The study was conducted by Gold House, a non-profit organization dedicated to uplifting AANHPI storytelling, and the University of Southern California’s Norman Lear Center. Together, the two organizations created the “Gold Story Test,” inspired by the Bechdel-Wallace test, which is used to measure gender representation in the industry.
The “Gold Story Test” analyzed 99 prominent Asian characters from 73 titles on streaming platforms in 2022.
“This study was an opportunity to take a deep dive into the quality of prominent Asian roles, and our results underscore the importance of nuance in the discussions we have around representation,” Soraya Giaccardi, Senior Researcher at USC’s Norman Lear Center, said in a press release. “Avoiding tropes and stereotypes by simply erasing cultural specificity only continues to obscure the full breadth and diversity of the Asian diaspora.”
Traditionally, Asian characters were pigeonholed into stereotypical archetypes like the “dragon lady,” “perpetual foreigner” or “lotus blossom.” The “Gold Story Test” found that the industry has made some improvements in this regard.
After analyzing the most prominent Asian characters, the study found that race was central to the storyline of only 18% of the characters analyzed.
Asian American actors want to move beyond stereotypes but also want to ensure their roles are culturally authentic. A character’s arc does not have to center solely on their race but the role should not be “colorblind” either.
“We hear from many actors who express a strong desire to move beyond roles and storylines only centered on their race — to play multidimensional characters that can be just as funny, flawed, or inspirational as anyone else and just so happen to be Asian,” explains Tiffany Chao, VP of Entertainment and Media at Gold House. “That said, race-agnostic roles should not come at the expense of cultural authenticity.
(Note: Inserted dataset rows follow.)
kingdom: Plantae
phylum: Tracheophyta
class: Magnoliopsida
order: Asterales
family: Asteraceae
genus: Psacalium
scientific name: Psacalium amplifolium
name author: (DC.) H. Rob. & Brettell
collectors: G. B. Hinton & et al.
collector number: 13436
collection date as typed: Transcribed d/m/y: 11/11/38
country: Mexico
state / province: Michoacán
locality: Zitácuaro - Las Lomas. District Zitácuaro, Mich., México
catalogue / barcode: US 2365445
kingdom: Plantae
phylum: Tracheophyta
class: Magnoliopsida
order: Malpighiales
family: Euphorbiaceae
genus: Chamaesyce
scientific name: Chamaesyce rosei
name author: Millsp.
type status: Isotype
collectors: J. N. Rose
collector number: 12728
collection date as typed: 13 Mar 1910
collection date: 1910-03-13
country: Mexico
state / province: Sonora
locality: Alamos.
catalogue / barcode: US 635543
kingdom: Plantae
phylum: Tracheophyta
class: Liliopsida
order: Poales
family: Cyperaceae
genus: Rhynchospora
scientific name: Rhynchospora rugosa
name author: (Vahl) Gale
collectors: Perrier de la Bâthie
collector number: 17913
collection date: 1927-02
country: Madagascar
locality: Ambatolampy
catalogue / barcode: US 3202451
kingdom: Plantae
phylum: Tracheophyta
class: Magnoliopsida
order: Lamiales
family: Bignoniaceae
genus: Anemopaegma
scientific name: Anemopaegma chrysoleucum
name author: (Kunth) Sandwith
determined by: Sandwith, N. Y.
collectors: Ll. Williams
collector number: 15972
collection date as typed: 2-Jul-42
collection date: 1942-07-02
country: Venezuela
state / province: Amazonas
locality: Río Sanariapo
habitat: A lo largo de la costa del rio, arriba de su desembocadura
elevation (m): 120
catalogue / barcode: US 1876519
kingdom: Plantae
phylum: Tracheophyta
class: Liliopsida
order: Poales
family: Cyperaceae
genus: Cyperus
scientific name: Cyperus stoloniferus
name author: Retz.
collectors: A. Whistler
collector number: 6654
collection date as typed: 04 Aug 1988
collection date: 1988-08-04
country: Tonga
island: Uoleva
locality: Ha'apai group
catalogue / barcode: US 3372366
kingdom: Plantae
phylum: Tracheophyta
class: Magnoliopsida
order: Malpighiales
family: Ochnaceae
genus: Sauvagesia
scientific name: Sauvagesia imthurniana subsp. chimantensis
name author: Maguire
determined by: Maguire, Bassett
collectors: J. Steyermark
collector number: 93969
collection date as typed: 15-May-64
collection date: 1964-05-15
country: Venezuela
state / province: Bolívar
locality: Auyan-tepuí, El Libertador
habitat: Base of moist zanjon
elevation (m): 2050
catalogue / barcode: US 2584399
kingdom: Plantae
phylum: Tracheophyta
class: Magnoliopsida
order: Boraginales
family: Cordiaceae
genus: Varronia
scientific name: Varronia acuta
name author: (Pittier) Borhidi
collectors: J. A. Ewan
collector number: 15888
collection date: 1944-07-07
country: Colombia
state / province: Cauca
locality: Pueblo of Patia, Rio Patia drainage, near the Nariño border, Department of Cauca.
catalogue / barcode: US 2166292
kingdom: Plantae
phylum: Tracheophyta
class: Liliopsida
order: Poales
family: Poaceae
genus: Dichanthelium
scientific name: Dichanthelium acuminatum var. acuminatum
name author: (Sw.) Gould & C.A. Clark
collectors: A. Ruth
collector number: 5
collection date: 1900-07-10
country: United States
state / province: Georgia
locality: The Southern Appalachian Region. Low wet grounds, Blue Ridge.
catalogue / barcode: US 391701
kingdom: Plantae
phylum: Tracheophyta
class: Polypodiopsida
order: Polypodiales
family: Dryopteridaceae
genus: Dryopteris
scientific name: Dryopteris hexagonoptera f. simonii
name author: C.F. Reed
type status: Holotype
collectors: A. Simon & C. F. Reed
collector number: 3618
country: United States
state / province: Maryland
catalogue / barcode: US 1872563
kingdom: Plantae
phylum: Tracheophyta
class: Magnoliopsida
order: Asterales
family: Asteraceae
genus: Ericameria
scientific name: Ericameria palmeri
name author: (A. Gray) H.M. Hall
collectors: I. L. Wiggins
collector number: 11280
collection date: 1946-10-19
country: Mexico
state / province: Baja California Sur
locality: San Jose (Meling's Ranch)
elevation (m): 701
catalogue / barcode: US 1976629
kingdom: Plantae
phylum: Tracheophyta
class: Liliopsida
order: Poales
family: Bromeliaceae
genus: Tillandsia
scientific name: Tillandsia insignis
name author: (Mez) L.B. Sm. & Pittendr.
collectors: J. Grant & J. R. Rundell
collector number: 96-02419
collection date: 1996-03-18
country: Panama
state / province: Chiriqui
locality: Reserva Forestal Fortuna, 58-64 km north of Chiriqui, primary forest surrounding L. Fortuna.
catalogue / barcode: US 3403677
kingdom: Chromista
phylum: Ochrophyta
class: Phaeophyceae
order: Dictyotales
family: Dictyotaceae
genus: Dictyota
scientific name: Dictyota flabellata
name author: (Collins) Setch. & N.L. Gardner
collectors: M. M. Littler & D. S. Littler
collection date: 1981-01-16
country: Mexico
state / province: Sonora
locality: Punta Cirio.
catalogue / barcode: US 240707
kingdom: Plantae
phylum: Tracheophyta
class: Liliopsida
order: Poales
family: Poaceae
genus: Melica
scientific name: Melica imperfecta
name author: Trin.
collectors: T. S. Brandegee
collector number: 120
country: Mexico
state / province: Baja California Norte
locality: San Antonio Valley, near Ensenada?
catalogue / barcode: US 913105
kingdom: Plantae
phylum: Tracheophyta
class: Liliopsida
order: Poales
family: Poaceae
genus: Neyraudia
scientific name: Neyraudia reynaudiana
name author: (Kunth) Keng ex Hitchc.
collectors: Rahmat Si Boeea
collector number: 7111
That is a false binary. We hope to see more stories that feature the full range of the Asian diaspora’s experiences.”
“The Gold Story Test” found that only 24% of the characters “were explicitly identified as having heritage associated with a particular Asian country” and only 10% spoke a foreign language. The portrayals also still fed into the model minority stereotype with a majority of the characters being middle class and only 11% being working class.
The storylines favored Asian characters with proximity to whiteness. Around 90% of the most visible Asian characters had light or medium skin tones. More than half of the Asian women characters in romantic relationships were with white men and not a character of any other racial background.
Despite an average of four Asian characters per title, only two in three characters spoke with another Asian character. Additionally, only four of the 73 titles had an Asian ensemble cast.
There is also a lack of intersectionality. The study found only one character that identified as queer and none of the 99 characters were transgender or non-binary.